Because it is so far from the Sun, astronomers had a hard time measuring Pluto's size. Astronomers finally got it right in the 1980s, after James Christy discovered a companion object. By watching Pluto and the companion, named Charon, eclipse each other, they measured Pluto's diameter at about 1,400 miles -- about one-third less than the diameter of Earth's Moon.
Pluto is basically a ball of frozen nitrogen, methane, and carbon dioxide wrapped around a small core of rock. On average, it's farther from the Sun than any other of the major planets, so its surface is bitterly cold.
When it passes closest to the Sun, as it last did in 1989, some of its surface ice vaporizes, giving Pluto a thin, cold atmosphere of nitrogen and methane. As the planet retreats from the Sun, though, the atmosphere should freeze and fall to the surface as fresh ice.
The atmosphere vaporizes and refreezes because Pluto follows a highly elliptical orbit, so its distance from the Sun varies by almost two billion miles. That odd orbit led to a lively discussion about Pluto's origin and even its classification. Its orbital path lies within the Kuiper Belt, a region that encircles the realm of the planets. The belt may contain millions of balls of rock and ice that are similar to Pluto, including many that are almost as big -- and a few that may be even bigger.

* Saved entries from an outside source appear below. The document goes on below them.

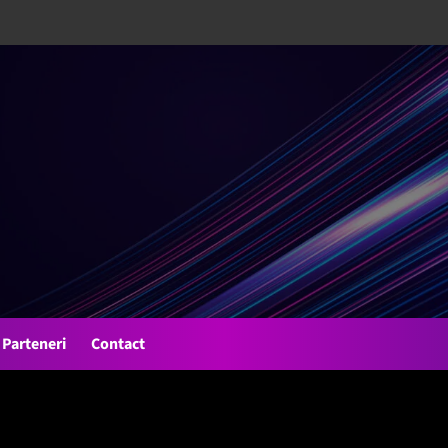
Parteneri
Contact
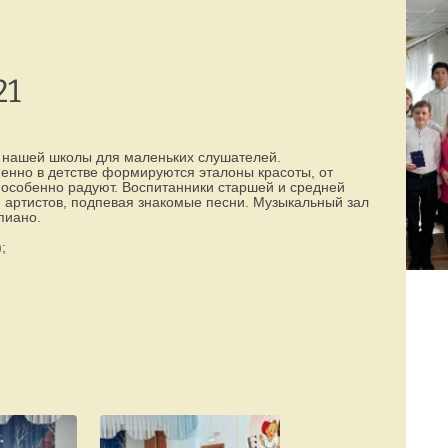
Режим работы:
77-88-99
(8142)
пн–пт с 8:00 до 19:00
21
й нашей школы для маленьких слушателей.
енно в детстве формируются эталоны красоты, от
й особенно радуют. Воспитанники старшей и средней
 артистов, подпевая знакомые песни. Музыкальный зал
пиано.
;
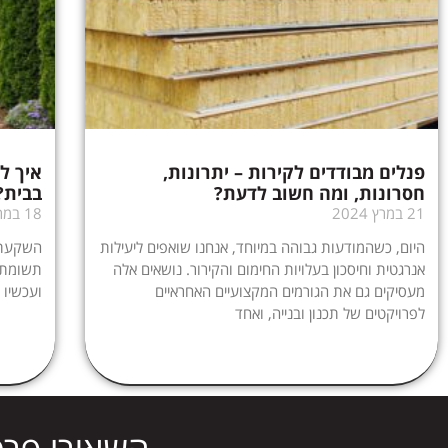
פנלים מבודדים לקירות – יתרונות,
איך ל
חסרונות, ומה חשוב לדעת?
בבית?
21 במרץ 2024
18 במרץ 2024
היום, כשהמודעות גבוהה במיוחד, אנחנו שואפים ליעילות
השקעתם
אנרגטית וחיסכון בעלויות החימום והקירור. נושאים אלה
תשומת ל
מעסיקים גם את הגורמים המקצועיים האחראיים
ועכשיו 
לפרויקטים של תכנון ובנייה, ואחד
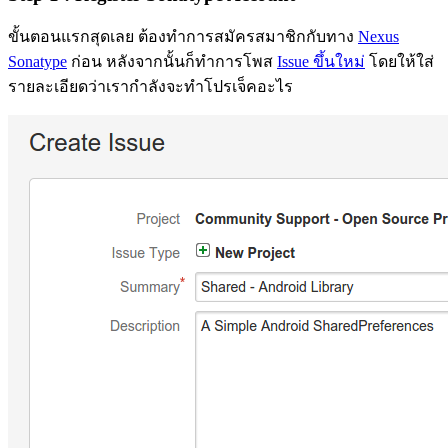
ขั้นตอนแรกสุดเลย ต้องทำการสมัครสมาชิกกับทาง
Nexus
Sonatype
ก่อน หลังจากนั้นก็ทำการโพส
Issue ขึ้นใหม่
โดยให้ใส่
รายละเอียดว่าเรากำลังจะทำโปรเจ็คอะไร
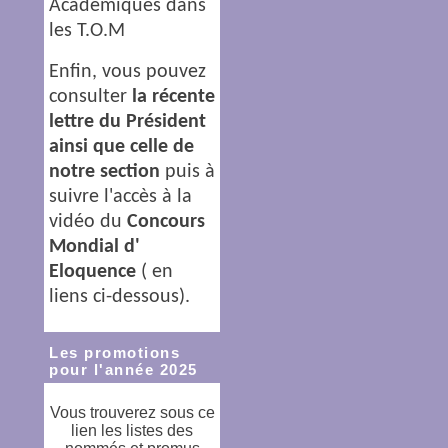
Académiques dans
les T.O.M
Enfin, vous pouvez
consulter
la récente
lettre du Président
ainsi que celle de
notre section
puis à
suivre l'accès à la
vidéo du
Concours
Mondial d'
Eloquence
( en
liens ci-dessous).
Les promotions
pour l'année 2025
Vous trouverez sous ce
lien les listes des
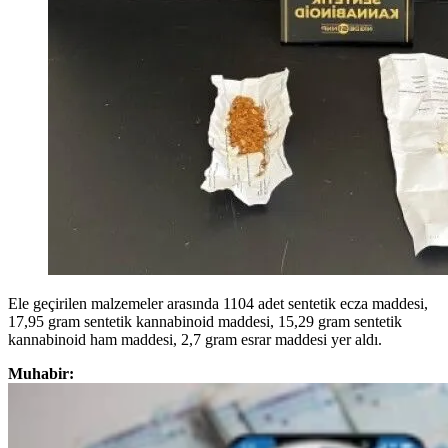
Ele geçirilen malzemeler arasında 1104 adet sentetik ecza maddesi,
17,95 gram sentetik kannabinoid maddesi, 15,29 gram sentetik
kannabinoid ham maddesi, 2,7 gram esrar maddesi yer aldı.
Muhabir:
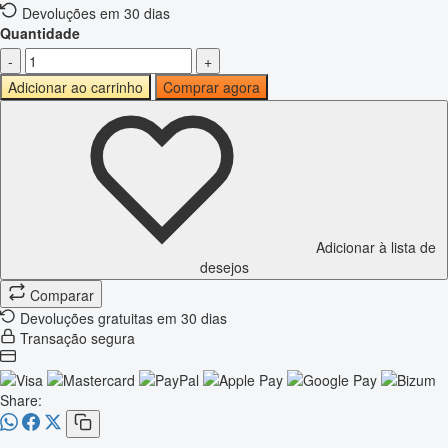
Devoluções em 30 dias
Quantidade
-
+
Adicionar ao carrinho
Comprar agora
Adicionar à lista de
desejos
Comparar
Devoluções gratuitas em 30 dias
Transação segura
Share:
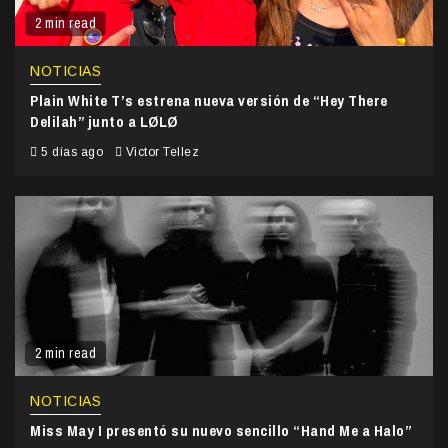
2 min read
NOTICIAS
Plain White T’s estrena nueva versión de “Hey There
Delilah” junto a LØLØ
5 días ago
Victor Tellez
2 min read
NOTICIAS
Miss May I presentó su nuevo sencillo “Hand Me a Halo”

Astronomers have detected frozen water on the surface of Charon, which is different from the composition of Pluto. That suggests that Charon formed from the debris from a collision between Pluto and another large body, which may be the same process that gave birth to Earth's moon.
NASA's New Horizons mission became the first spacecraft to visit Pluto when it skimmed past the dwarf planet on July 14, 2015. The craft photographed Pluto and its five known moons, measured the surface composition of Pluto and Charon, and made many other observations. Because of the great distance from Earth, however, it will take months to transmit all the data from its encounter.